Dropping every picture, set down exactly the lines in the entries below, starting with the line with "MRI of an extremity" and going on through the line with "(semi-automatic segmentation, software-assisted".
========================================================================
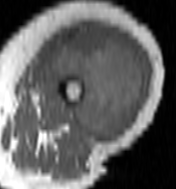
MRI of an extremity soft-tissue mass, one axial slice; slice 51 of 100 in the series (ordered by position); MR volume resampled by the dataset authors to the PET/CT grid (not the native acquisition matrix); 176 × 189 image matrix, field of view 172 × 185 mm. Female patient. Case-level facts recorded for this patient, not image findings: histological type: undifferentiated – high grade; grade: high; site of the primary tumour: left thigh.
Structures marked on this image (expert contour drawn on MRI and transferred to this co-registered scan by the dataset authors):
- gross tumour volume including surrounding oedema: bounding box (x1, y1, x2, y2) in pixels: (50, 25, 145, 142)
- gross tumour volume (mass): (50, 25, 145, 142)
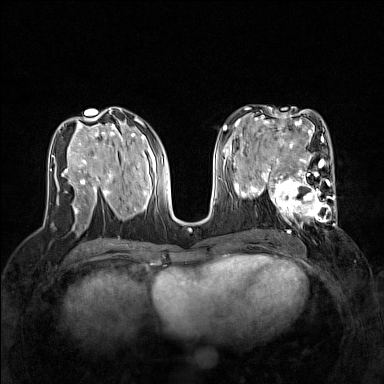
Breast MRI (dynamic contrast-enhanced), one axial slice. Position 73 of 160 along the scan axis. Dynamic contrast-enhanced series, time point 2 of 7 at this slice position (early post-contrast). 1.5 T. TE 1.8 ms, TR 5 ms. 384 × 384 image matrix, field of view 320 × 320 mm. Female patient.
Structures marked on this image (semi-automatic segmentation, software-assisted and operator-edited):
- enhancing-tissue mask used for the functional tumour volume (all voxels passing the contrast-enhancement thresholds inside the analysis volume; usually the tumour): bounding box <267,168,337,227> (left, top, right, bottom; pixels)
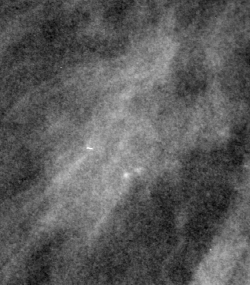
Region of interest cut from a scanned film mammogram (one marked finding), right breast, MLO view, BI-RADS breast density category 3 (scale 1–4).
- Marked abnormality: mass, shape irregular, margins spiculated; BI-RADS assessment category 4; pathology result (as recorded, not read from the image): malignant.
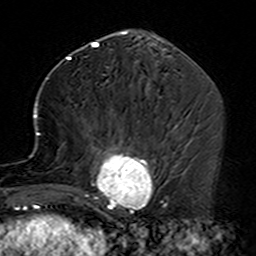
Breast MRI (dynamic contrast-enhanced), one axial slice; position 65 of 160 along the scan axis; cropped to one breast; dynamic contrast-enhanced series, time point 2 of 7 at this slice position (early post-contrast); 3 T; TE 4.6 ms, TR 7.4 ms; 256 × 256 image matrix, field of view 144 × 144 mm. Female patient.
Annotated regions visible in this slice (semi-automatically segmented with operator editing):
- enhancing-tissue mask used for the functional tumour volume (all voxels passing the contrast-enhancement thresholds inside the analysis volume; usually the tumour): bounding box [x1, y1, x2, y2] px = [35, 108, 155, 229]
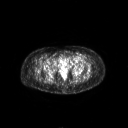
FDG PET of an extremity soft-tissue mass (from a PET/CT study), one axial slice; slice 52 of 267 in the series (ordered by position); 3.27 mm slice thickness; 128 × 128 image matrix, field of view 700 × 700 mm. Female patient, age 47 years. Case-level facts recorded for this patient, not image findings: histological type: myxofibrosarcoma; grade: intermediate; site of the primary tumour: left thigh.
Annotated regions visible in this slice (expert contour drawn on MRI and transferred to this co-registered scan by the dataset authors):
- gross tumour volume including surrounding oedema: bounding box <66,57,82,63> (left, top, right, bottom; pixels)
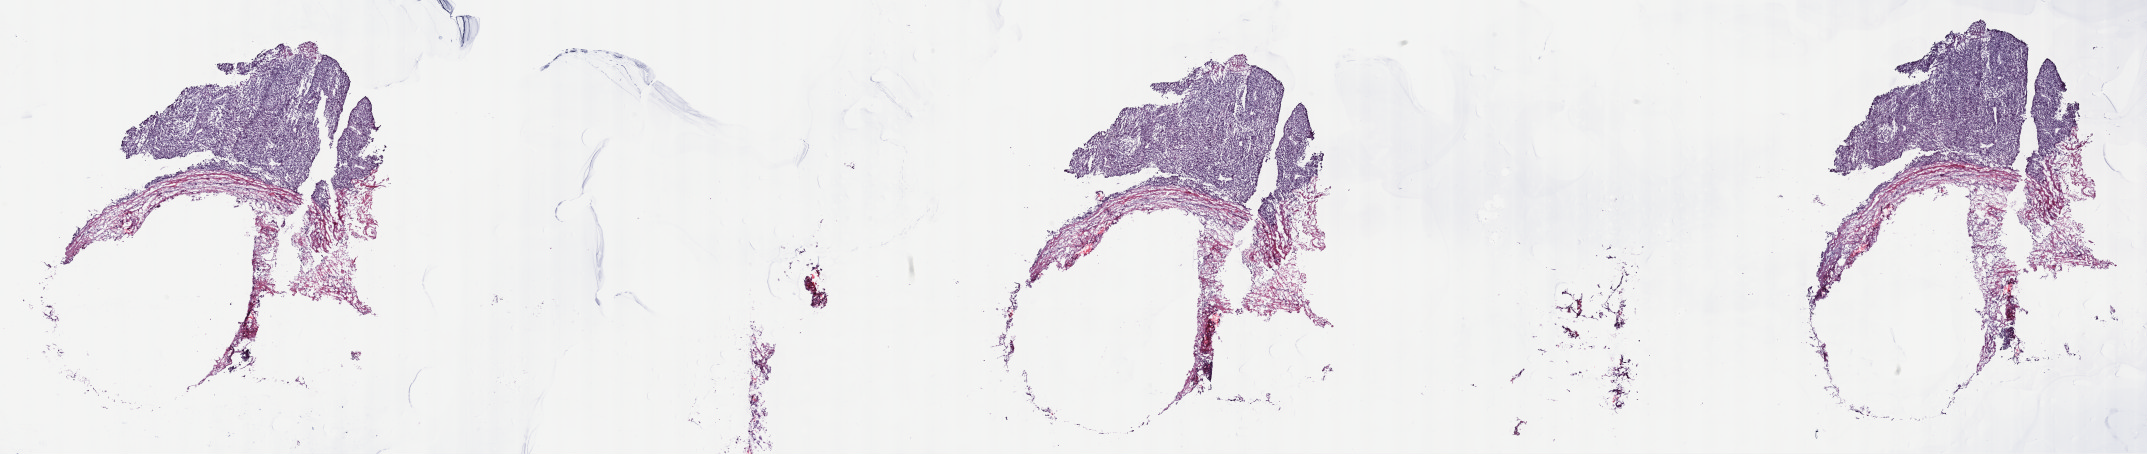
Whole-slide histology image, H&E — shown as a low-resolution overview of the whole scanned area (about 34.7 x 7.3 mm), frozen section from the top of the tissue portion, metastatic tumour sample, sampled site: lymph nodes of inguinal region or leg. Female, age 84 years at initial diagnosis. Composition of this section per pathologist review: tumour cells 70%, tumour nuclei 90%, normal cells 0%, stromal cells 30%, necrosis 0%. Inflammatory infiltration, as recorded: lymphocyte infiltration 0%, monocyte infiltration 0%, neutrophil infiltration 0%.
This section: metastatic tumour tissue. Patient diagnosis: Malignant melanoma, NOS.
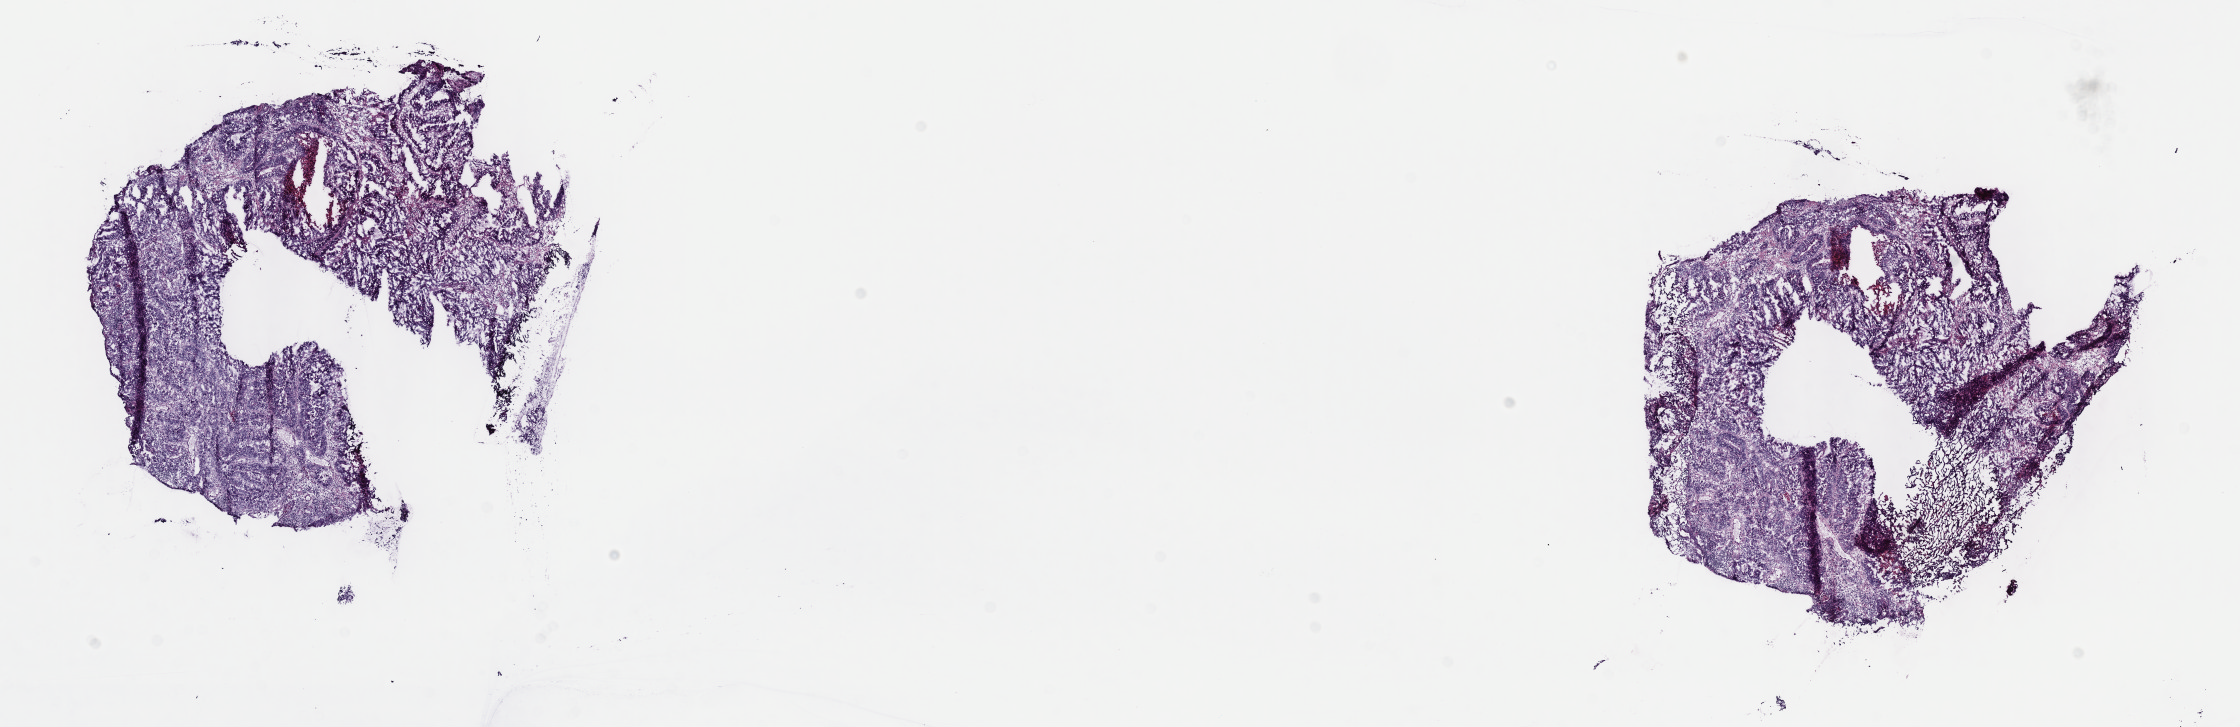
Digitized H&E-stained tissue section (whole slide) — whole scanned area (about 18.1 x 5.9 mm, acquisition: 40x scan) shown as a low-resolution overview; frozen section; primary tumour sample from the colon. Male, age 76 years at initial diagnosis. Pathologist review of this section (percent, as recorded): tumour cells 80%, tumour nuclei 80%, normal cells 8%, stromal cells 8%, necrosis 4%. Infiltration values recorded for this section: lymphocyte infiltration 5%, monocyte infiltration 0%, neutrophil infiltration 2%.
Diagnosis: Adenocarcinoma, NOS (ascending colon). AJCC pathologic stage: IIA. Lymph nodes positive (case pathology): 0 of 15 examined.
========================================================================
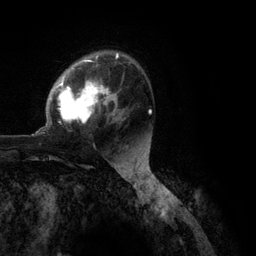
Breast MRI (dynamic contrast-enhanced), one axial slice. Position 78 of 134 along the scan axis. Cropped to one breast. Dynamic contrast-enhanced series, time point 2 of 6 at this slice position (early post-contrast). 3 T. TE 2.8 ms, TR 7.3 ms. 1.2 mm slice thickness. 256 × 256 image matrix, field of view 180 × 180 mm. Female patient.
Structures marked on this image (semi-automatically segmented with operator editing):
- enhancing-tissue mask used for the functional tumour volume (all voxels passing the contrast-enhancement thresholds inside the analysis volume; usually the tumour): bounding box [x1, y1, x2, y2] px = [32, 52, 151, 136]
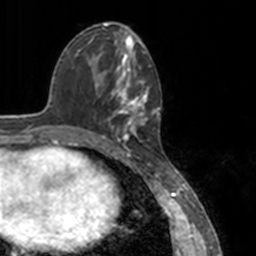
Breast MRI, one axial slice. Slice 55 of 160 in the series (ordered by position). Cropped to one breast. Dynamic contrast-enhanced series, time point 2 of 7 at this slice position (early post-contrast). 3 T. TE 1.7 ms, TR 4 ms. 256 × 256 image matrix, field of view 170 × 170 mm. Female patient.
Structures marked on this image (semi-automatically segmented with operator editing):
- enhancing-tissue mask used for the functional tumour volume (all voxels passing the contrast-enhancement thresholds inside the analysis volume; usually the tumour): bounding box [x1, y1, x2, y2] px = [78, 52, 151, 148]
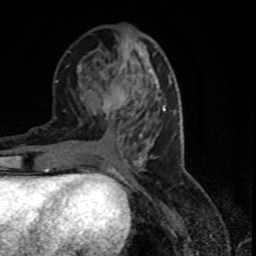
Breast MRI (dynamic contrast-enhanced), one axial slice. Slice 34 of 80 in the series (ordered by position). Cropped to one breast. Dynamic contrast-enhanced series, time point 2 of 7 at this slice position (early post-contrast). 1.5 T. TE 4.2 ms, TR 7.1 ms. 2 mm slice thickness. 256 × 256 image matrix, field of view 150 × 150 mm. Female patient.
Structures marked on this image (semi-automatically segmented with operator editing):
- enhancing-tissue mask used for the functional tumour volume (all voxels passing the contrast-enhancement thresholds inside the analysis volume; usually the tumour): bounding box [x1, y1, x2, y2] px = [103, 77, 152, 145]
========================================================================
◆ Completed exercise ◆
MRI of an extremity soft-tissue mass, one axial slice; slice 51 of 100 in the series (ordered by position); MR volume resampled by the dataset authors to the PET/CT grid (not the native acquisition matrix); 176 × 189 image matrix, field of view 172 × 185 mm. Female patient. Case-level facts recorded for this patient, not image findings: histological type: undifferentiated – high grade; grade: high; site of the primary tumour: left thigh.
Structures marked on this image (expert contour drawn on MRI and transferred to this co-registered scan by the dataset authors):
- gross tumour volume including surrounding oedema: bounding box (x1, y1, x2, y2) in pixels: (50, 25, 145, 142)
- gross tumour volume (mass): (50, 25, 145, 142)
Breast MRI (dynamic contrast-enhanced), one axial slice. Position 73 of 160 along the scan axis. Dynamic contrast-enhanced series, time point 2 of 7 at this slice position (early post-contrast). 1.5 T. TE 1.8 ms, TR 5 ms. 384 × 384 image matrix, field of view 320 × 320 mm. Female patient.
Structures marked on this image (semi-automatic segmentation, software-assisted and operator-edited):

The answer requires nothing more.